** ЗАДАНИЕ A **
Перечислите все, что, согласно интервью с Жоресом Алферовым, находится в его кабинете.
** ЗАДАНИЕ B **
Какие драники, судя по интервью с Жоресом Алферовым, его сын в детстве любил есть на завтрак?
** ЗАДАНИЕ C **
Процитируйте интервью с Жоресом Алферовым дословно: всё, начиная со слов «Дмитрий Грозный: Жорес» и вплоть до слов «очень сытное второе.».

** ФРАГМЕНТ ДОКУМЕНТА **
Первое впечатление от Академического университета: это какой–то загородный пансионат. Долго идем по коридорам, поднимаемся и спускаемся на лифте… В кабинете Алферова — ожидаемые ряды книг с золотыми корешками и неожиданный зимний сад, а напротив стола — картина, на которой сам Алферов допрашивает царевича Алексея («Мою голову посадили на Петра, а голову директора моего лицея Миши Иванова — на Алексея. Нет–нет, лицей у меня любимый, Миша Иванов тоже»).
Дмитрий Грозный: Жорес Иванович, вы ведь родом из Беларуси. Я слышал, вы драники хорошо готовите.
Жорес Алферов: Да, я хорошо готовлю драники. Драники надо жарить и сразу есть. Есть много способов: можно готовить толстые драники, тушить вместе с салом…
Дмитрий: А вы какие любите?
Ж. А.: И те и другие. У меня сын, когда был маленьким, любил на завтрак драники тонкие и поджаристые — вы их готовите и тут же уплетаете… А можно их сделать более толстыми и не такими поджаристыми, а потом тушить вместе с луком и салом. Получается очень сытное второе.
Дмитрий: Главный вопрос: добавлять муку или не добавлять?

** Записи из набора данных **
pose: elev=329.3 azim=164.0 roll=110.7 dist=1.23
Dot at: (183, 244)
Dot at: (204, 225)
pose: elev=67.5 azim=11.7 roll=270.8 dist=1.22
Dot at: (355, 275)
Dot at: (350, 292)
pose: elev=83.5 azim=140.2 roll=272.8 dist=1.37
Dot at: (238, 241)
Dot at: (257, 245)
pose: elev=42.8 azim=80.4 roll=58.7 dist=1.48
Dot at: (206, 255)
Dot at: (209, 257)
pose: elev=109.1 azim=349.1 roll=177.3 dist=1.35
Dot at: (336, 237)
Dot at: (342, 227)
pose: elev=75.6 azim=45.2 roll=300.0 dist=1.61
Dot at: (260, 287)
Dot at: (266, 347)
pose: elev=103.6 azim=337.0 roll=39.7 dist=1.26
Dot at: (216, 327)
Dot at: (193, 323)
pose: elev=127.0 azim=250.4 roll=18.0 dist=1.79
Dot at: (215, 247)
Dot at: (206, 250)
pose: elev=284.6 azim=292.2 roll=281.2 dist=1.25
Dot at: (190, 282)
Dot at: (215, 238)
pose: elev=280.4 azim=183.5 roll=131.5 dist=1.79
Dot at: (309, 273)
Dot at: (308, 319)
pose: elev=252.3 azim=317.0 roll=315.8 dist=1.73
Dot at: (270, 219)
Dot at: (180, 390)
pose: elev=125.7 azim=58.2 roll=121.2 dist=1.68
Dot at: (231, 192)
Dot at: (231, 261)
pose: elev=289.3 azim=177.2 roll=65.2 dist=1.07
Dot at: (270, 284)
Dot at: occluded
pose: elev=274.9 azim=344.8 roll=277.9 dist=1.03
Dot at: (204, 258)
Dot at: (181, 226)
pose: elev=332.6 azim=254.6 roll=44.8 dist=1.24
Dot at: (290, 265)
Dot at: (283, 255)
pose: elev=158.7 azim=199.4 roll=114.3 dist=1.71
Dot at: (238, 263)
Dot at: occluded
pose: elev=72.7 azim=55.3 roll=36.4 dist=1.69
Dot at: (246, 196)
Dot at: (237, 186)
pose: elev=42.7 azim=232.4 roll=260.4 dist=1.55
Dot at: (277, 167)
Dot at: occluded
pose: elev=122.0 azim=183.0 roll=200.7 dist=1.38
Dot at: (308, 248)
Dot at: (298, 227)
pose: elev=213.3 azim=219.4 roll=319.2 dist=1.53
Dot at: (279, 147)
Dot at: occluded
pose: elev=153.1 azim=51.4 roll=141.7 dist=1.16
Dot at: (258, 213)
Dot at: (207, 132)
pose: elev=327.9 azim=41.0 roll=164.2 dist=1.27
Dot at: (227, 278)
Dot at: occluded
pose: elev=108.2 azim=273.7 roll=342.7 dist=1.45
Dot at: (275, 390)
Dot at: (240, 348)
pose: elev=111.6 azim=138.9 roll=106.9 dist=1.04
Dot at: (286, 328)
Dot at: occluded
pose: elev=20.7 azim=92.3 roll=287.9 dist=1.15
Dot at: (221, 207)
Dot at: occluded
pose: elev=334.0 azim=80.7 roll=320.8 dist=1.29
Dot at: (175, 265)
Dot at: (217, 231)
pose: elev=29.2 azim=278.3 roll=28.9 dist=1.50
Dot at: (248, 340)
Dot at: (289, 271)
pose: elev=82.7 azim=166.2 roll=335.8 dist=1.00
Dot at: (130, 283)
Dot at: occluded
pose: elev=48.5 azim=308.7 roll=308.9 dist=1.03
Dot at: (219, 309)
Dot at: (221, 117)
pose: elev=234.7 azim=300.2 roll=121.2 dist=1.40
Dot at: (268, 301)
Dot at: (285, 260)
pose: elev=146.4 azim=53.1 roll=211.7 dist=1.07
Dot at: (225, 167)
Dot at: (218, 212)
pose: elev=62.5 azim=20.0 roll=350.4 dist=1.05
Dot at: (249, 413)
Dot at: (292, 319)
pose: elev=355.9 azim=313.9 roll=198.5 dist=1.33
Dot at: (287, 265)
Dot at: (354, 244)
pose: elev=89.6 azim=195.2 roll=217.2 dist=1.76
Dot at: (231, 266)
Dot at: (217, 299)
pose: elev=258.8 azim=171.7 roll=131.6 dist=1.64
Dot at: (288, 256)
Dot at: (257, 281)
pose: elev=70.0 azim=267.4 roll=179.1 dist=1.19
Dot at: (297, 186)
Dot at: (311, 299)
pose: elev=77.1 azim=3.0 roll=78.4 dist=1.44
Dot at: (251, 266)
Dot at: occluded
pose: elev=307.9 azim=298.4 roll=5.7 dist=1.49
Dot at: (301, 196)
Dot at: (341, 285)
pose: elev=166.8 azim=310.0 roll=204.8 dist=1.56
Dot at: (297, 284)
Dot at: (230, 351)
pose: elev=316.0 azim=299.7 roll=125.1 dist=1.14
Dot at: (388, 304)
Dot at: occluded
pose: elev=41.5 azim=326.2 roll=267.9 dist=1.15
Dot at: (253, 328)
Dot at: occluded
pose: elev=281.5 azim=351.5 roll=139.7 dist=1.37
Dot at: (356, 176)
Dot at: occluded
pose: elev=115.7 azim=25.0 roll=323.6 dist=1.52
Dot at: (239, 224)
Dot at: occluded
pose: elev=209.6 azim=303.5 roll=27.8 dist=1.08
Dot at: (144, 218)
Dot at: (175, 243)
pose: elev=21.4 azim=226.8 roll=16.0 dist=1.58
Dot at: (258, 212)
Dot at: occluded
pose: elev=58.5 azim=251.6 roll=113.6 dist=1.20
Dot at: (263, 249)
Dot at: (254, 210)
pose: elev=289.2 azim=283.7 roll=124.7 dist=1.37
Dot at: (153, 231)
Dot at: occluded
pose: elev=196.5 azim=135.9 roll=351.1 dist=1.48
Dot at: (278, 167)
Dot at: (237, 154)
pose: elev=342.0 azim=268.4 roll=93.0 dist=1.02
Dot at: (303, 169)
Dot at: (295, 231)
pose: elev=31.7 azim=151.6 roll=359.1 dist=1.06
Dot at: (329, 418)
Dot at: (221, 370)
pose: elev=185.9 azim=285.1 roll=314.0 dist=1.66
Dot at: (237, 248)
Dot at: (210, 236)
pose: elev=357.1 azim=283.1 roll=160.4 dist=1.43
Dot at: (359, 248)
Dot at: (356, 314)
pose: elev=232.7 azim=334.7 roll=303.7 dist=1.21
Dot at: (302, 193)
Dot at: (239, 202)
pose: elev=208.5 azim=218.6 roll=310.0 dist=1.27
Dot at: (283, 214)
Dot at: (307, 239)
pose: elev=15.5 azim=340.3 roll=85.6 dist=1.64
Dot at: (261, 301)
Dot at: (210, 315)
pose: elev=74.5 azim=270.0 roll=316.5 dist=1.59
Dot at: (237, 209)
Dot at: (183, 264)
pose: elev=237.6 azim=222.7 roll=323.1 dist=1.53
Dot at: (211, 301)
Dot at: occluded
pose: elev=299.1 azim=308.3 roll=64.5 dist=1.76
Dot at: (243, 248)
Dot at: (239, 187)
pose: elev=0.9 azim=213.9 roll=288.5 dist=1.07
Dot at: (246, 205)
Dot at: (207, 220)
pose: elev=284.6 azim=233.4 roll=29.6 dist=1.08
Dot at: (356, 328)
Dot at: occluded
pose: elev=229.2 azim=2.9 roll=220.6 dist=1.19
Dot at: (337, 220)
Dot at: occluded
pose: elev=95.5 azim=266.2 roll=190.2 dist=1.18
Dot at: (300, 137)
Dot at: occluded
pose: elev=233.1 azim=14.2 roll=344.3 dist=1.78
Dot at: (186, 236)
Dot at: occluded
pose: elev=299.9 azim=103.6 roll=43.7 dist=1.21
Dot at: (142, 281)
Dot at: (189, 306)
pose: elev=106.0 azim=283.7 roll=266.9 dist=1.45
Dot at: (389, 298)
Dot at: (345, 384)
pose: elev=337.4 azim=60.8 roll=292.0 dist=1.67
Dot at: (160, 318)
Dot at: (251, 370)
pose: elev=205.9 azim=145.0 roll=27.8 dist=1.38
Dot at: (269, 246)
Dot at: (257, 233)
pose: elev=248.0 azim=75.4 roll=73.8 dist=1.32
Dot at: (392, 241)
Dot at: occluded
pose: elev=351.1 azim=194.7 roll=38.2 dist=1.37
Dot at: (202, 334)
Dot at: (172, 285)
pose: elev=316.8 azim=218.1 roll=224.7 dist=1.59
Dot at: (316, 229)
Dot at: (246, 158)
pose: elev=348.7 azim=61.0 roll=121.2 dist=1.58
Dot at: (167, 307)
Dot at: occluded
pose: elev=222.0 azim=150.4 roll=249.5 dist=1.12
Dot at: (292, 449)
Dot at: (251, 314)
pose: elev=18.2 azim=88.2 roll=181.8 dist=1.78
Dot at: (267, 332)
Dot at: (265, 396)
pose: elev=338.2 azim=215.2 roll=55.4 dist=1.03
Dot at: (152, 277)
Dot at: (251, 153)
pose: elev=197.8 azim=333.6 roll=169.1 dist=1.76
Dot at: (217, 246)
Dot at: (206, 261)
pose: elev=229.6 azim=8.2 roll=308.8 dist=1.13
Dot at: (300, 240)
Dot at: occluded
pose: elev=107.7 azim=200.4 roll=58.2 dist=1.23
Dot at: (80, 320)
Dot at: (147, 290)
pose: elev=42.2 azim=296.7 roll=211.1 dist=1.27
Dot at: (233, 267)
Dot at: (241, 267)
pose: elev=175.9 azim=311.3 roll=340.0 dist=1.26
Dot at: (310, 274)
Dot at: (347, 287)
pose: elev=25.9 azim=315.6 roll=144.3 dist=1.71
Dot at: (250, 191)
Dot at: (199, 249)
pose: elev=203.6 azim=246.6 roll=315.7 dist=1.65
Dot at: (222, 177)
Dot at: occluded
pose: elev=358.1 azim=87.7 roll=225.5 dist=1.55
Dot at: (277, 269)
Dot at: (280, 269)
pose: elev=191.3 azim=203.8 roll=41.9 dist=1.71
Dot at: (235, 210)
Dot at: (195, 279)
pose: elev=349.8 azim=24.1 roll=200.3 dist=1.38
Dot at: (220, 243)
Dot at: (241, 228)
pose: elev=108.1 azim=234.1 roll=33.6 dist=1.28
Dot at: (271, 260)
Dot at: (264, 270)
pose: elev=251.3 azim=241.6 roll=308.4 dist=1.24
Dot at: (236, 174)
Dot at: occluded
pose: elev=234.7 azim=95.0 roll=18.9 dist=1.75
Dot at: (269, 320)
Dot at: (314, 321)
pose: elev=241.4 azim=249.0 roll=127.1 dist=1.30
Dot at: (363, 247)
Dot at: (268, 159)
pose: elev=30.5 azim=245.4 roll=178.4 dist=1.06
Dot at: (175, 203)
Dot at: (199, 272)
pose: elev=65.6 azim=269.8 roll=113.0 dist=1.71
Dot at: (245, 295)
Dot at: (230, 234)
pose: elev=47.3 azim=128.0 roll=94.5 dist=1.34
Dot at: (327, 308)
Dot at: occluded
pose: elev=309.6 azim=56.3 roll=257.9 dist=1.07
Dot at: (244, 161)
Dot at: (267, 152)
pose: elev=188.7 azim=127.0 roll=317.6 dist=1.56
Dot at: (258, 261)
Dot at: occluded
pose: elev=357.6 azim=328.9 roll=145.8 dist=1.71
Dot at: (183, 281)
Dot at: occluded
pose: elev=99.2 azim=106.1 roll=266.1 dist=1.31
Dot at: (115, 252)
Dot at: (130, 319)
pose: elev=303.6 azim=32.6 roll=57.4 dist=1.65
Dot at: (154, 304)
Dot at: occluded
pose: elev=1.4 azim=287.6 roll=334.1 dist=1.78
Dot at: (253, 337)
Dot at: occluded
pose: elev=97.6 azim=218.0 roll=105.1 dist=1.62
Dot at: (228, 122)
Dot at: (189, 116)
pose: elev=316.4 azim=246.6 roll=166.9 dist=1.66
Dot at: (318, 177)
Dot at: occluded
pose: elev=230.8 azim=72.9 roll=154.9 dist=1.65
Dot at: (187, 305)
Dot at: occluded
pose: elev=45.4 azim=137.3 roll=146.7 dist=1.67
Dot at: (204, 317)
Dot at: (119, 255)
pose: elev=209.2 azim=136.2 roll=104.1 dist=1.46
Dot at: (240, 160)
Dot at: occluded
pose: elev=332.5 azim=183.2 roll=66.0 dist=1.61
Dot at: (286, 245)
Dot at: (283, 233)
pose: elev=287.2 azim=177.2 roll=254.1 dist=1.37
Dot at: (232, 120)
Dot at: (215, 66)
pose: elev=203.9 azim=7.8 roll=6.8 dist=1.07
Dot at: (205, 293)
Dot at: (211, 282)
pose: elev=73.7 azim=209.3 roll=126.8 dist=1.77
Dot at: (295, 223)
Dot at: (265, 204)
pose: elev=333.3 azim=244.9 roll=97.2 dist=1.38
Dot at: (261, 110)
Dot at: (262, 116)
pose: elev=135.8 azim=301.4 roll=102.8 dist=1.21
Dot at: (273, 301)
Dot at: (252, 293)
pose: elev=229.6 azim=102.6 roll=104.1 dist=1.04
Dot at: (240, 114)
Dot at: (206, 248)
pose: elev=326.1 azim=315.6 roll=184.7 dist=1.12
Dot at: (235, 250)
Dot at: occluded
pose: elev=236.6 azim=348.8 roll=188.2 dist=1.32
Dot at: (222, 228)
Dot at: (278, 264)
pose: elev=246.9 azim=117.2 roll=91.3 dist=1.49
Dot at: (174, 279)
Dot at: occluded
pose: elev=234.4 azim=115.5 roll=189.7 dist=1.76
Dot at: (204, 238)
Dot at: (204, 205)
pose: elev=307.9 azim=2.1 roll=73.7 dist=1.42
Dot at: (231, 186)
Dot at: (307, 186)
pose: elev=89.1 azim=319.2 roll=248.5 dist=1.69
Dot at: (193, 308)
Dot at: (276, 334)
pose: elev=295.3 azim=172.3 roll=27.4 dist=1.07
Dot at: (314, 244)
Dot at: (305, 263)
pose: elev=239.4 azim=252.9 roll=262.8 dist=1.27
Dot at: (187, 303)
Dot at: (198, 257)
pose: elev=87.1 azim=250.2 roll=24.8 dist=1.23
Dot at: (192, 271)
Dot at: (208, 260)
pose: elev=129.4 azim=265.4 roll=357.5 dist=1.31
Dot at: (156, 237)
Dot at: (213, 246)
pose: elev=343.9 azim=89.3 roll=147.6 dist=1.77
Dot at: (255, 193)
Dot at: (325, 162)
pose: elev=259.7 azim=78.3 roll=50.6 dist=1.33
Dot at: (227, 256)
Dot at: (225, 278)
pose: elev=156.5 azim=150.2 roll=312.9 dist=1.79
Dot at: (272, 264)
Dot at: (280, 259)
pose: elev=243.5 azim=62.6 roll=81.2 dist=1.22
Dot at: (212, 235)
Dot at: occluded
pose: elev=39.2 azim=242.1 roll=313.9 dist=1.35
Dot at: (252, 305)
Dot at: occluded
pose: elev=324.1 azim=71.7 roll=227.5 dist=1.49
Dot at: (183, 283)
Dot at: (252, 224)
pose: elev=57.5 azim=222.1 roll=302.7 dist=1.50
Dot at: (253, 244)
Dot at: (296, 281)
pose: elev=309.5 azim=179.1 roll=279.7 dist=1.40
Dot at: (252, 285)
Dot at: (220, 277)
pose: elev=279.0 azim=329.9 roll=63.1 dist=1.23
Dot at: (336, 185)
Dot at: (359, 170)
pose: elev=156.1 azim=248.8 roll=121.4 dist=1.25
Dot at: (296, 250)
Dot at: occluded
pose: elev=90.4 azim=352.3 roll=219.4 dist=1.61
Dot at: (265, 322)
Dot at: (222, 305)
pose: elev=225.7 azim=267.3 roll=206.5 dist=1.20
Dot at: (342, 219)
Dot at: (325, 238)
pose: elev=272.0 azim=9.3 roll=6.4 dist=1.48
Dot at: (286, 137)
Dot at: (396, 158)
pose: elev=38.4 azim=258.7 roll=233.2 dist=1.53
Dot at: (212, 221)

** ПРАВИЛЬНЫЙ ОТВЕТ A **
Ряды книг с золотыми корешками, зимний сад и картина напротив стола.

** ПРАВИЛЬНЫЙ ОТВЕТ B **
Тонкие и поджаристые.

** ПРАВИЛЬНЫЙ ОТВЕТ C **
Дмитрий Грозный: Жорес Иванович, вы ведь родом из Беларуси. Я слышал, вы драники хорошо готовите.
Жорес Алферов: Да, я хорошо готовлю драники. Драники надо жарить и сразу есть. Есть много способов: можно готовить толстые драники, тушить вместе с салом…
Дмитрий: А вы какие любите?
Ж. А.: И те и другие. У меня сын, когда был маленьким, любил на завтрак драники тонкие и поджаристые — вы их готовите и тут же уплетаете… А можно их сделать более толстыми и не такими поджаристыми, а потом тушить вместе с луком и салом. Получается очень сытное второе.